The Church of Rome, in order to establish its dangerous doctrine of the merit of good works, which is equally opposed to Scripture and to fact, divides sin into two classes: mortal sin, that sin which is in its nature gross, and is committed knowingly, wilfully, deliberately; and venial sin, under which head are classed all sins of ignorance and negligence, and such as are considered small in their nature.
It is difficult to distinguish, in some instances, between mortal sins and venial sins. But they form two distinct classes of sin, differing not merely in degree, but in genus or kind.
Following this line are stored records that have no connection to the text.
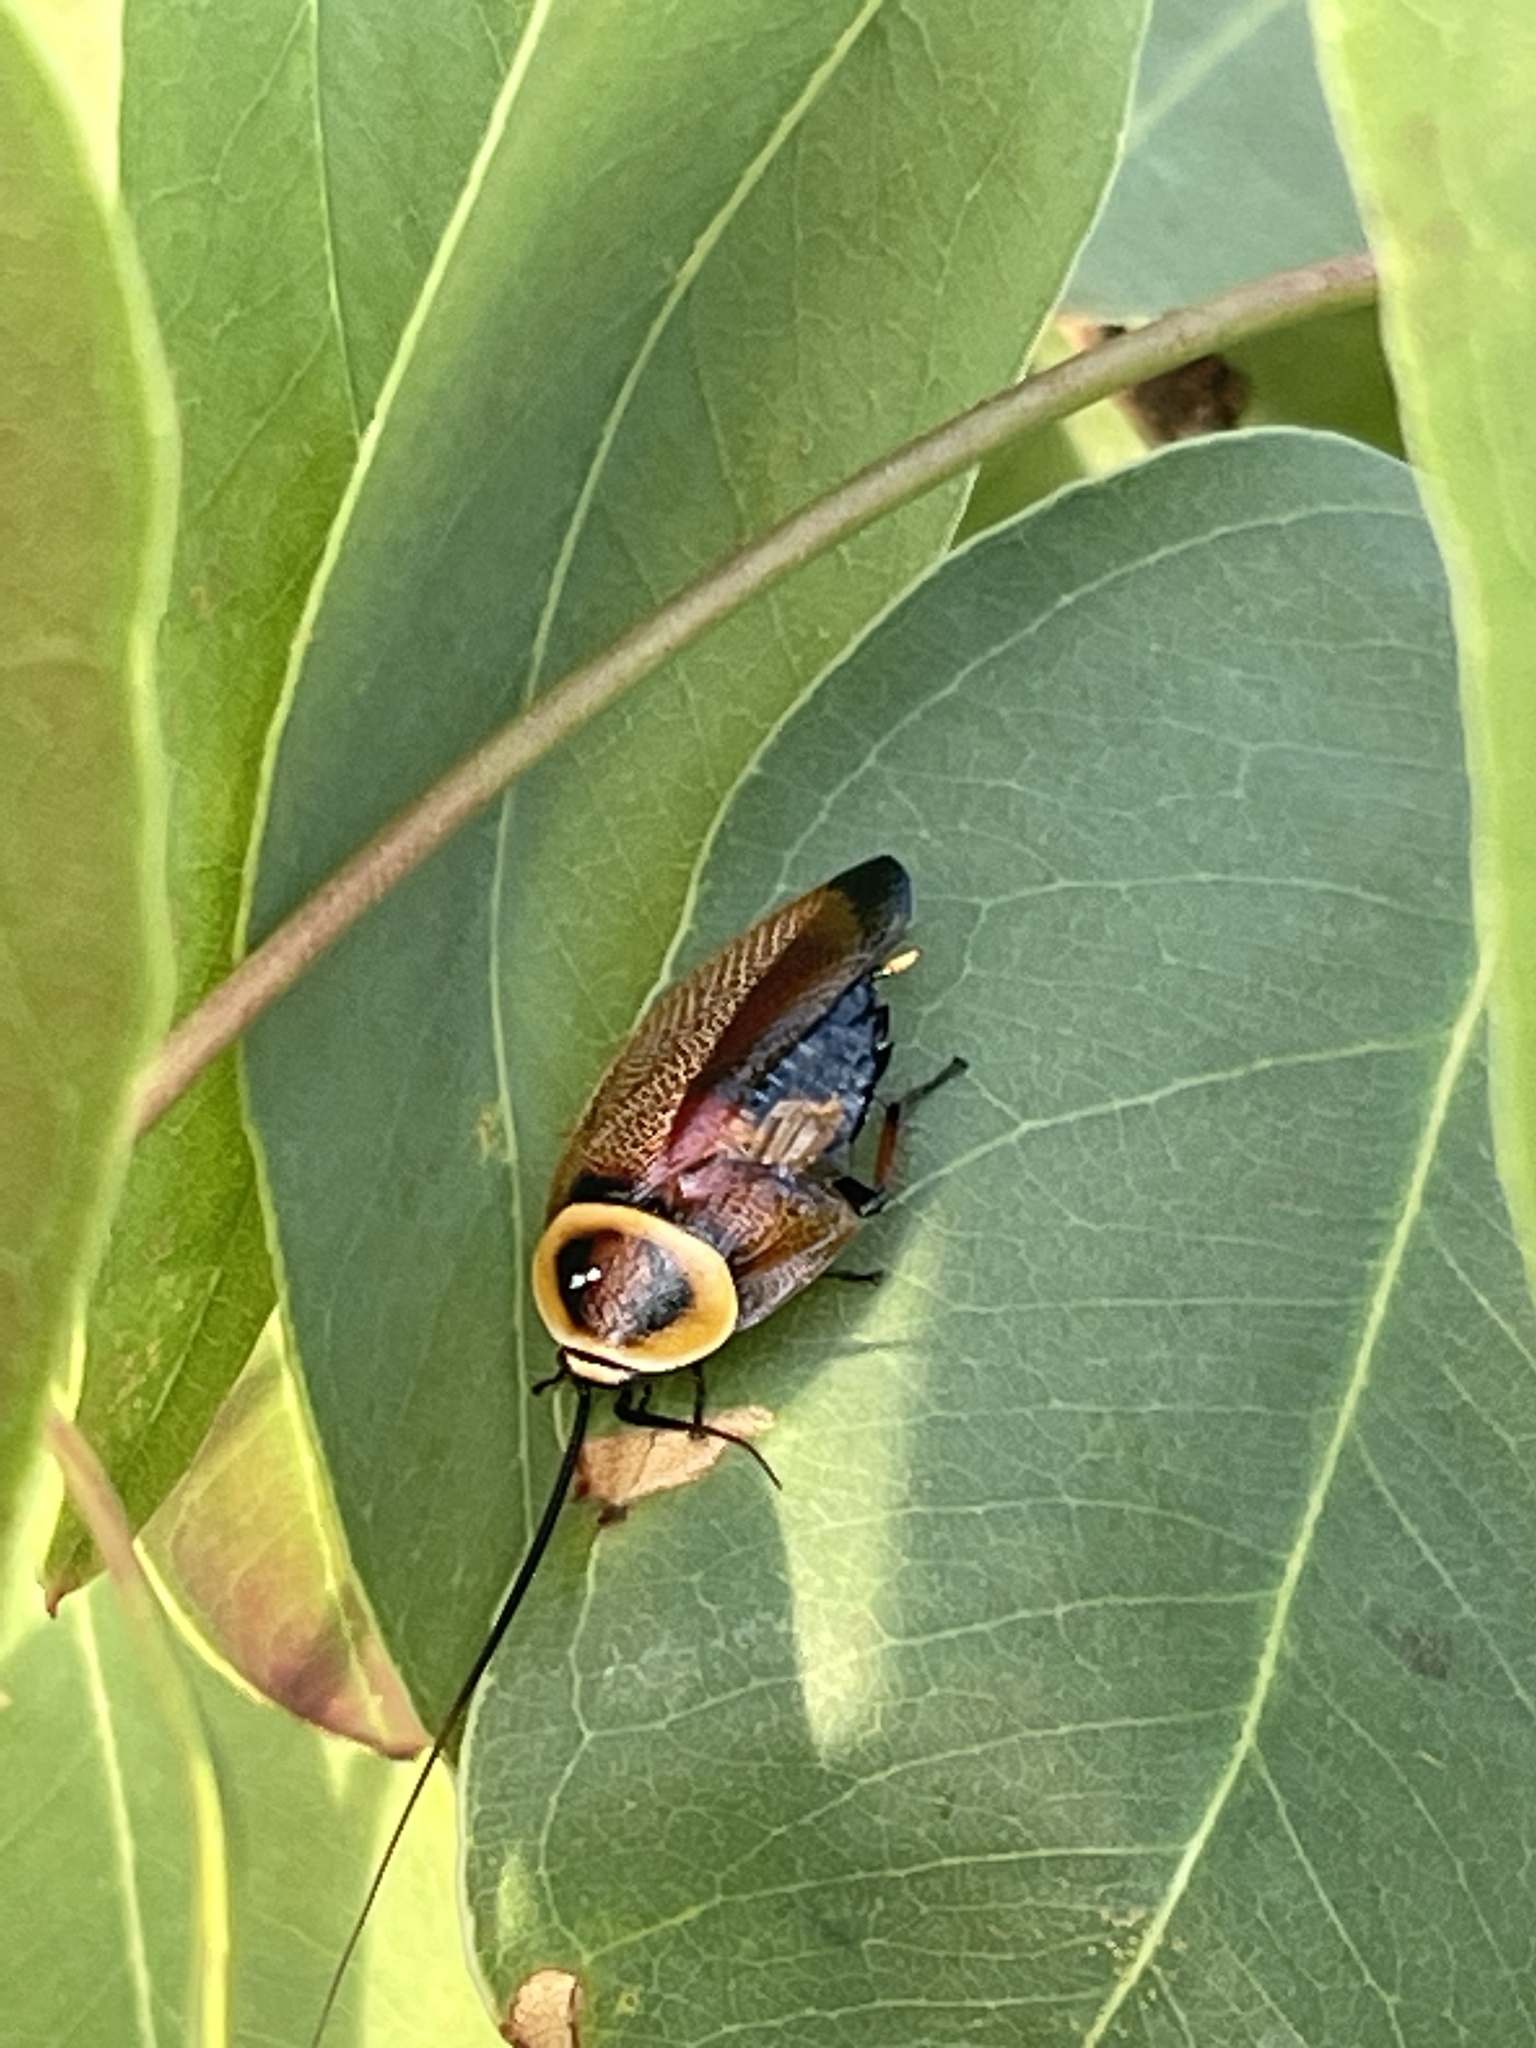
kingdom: Animalia
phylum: Arthropoda
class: Insecta
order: Blattodea
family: Ectobiidae
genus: Ellipsidion
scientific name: Ellipsidion australe
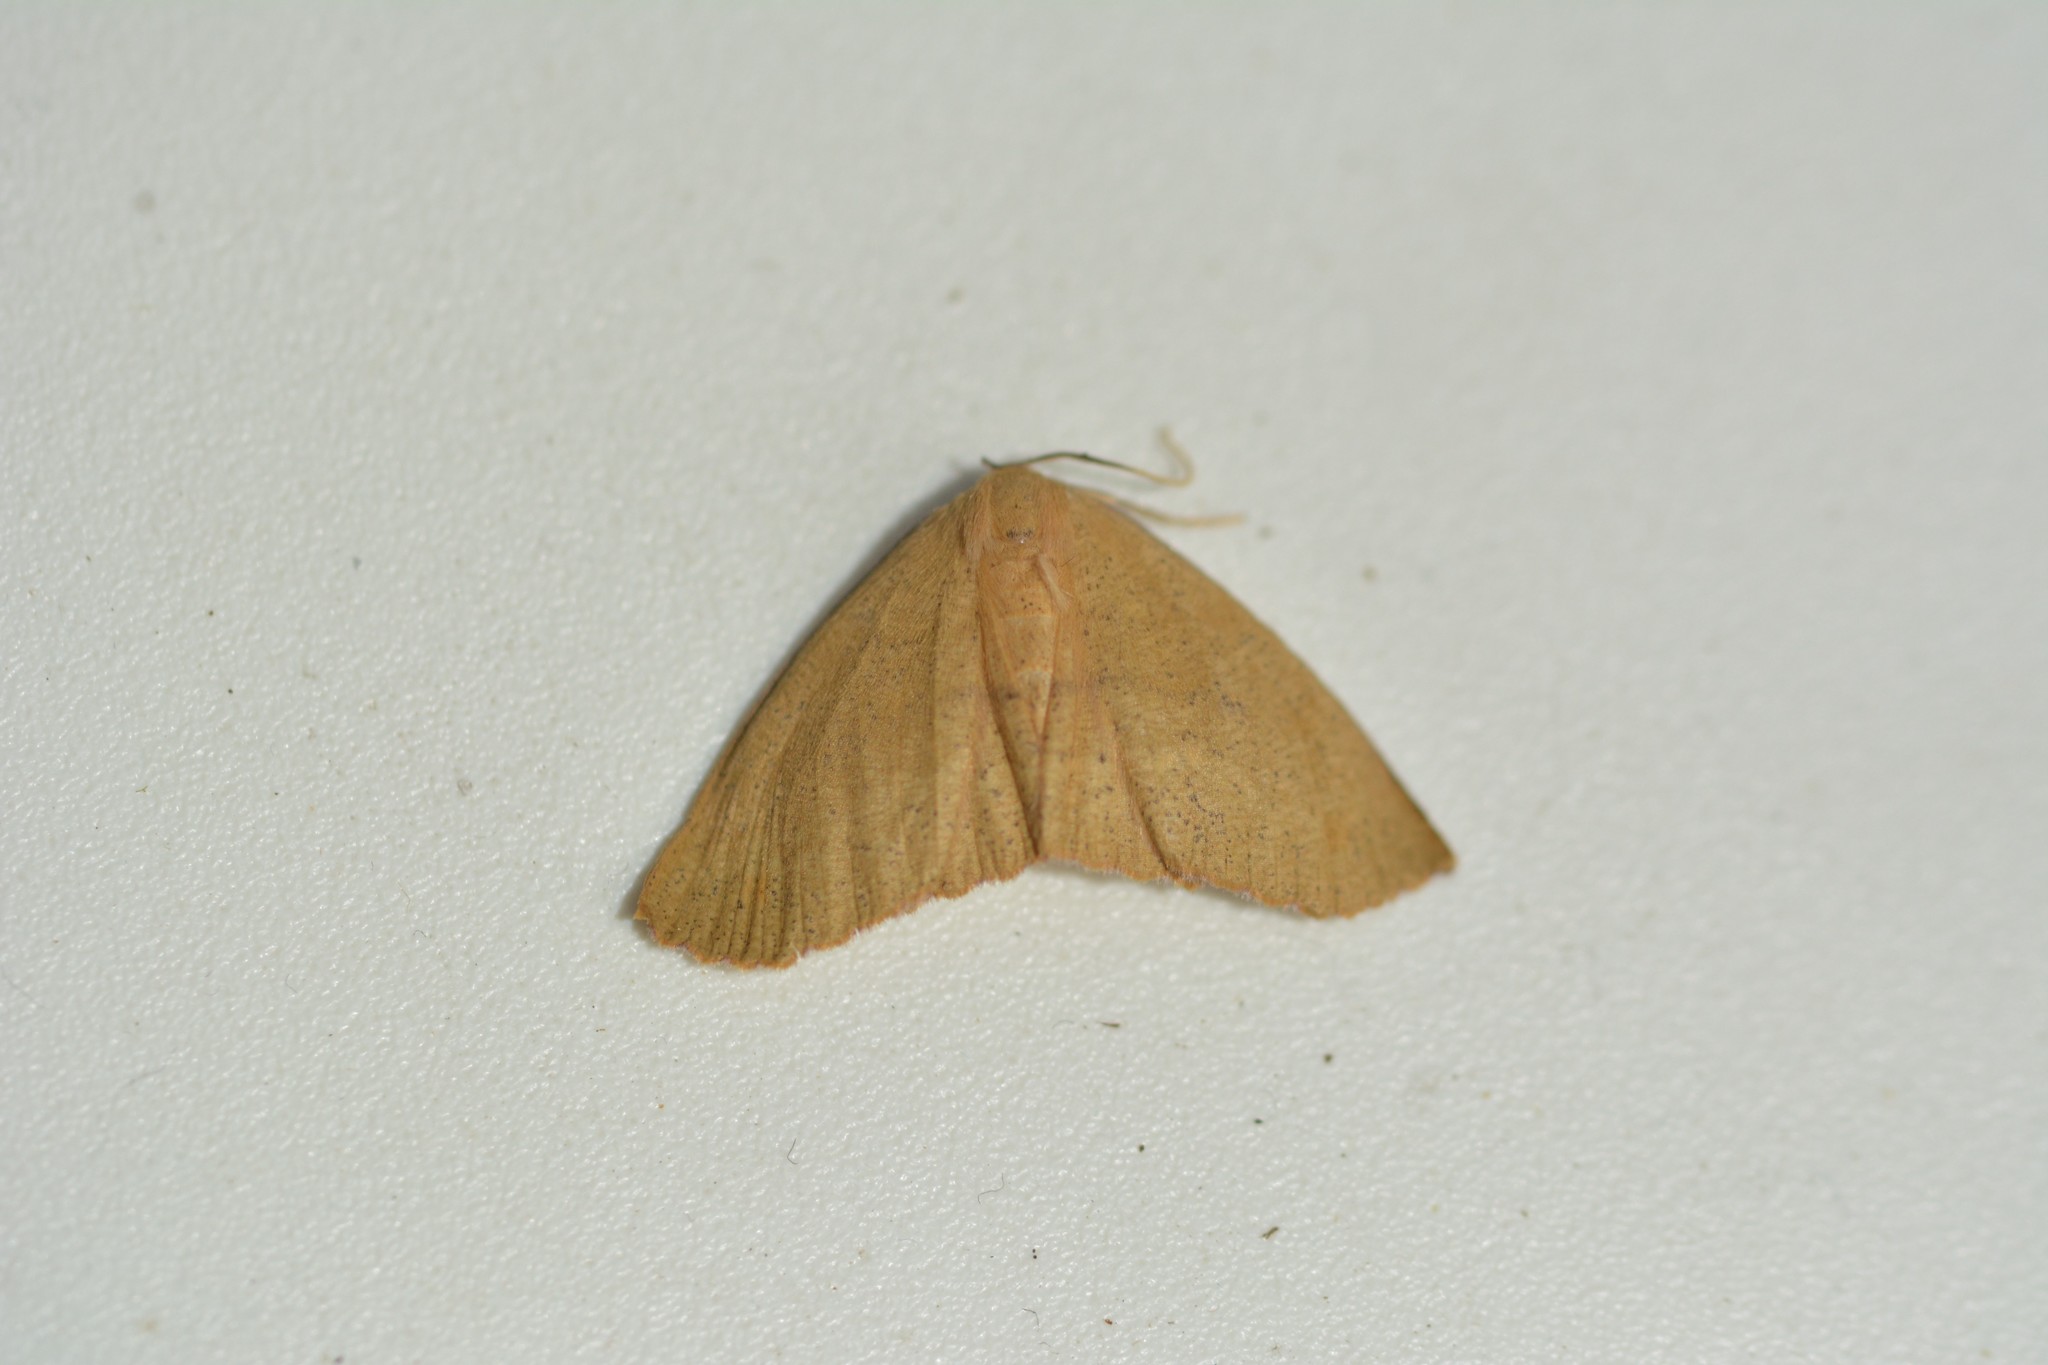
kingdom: Animalia
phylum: Arthropoda
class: Insecta
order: Lepidoptera
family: Geometridae
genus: Xyridacma
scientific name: Xyridacma alectoraria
Mortal sins render the transgressors children of wrath and enemies of God; but it is in regard to venial sins that the error or heresy is propounded. It is stated that in this mortal life even holy and justified persons fall into daily venial sins, which, nevertheless, do not in any way affect or detract from their holy character, “and which do not exclude the transgressor from the grace of God.”
It is here to be observed that we do not deny that a distinction is to be made between sins of greater or less enormity. But the error of the Romanist is this—that he makes the two classes of sin to differ not only in enormity and degree, which we admit to be the case, but also in their nature and kind. No amount of venial sins, according to Bellarmine, would ever make a mortal sin.
We also make a distinction of sins: we call some sins deadly, and others infirmities; we consider the commission of some sins as not inconsistent with a state of grace, whereas by others the Holy Spirit may be grieved, done despite unto, and quenched, so that the sinner shall be spiritually dead: he shall die a second death.
But here is the difference between us and the Romanists: although we speak of some sins as of less, and of others as of greater enormity, we consider every sin to be in its nature mortal; that by many little sins a man may be damned, even as a ship may be sunk by a weight of sand as well as by a weight of lead; and that they are not damnable to us, only from the constant intercession of Christ. Whereas negligences and ignorances, and sins of lesser enormity, are by the Romanists not regarded as sins at all, in the proper sense of the word.
Hence we are for ever relying directly upon Christ for pardon and for mercy, while they rely upon their own merits. They appeal to the justice of God; we, knowing that by his justice we must be condemned, confide in his mercy. They say that venial sin is not in itself mortal; we regard all sin as mortal in itself, but rejoice to know that “if any man sin” (any man in a state of justification, and, on that account, not sinning habitually and wilfully) “we have an advocate with the Father, Jesus Christ the righteous, and he is the propitiation for our sins.”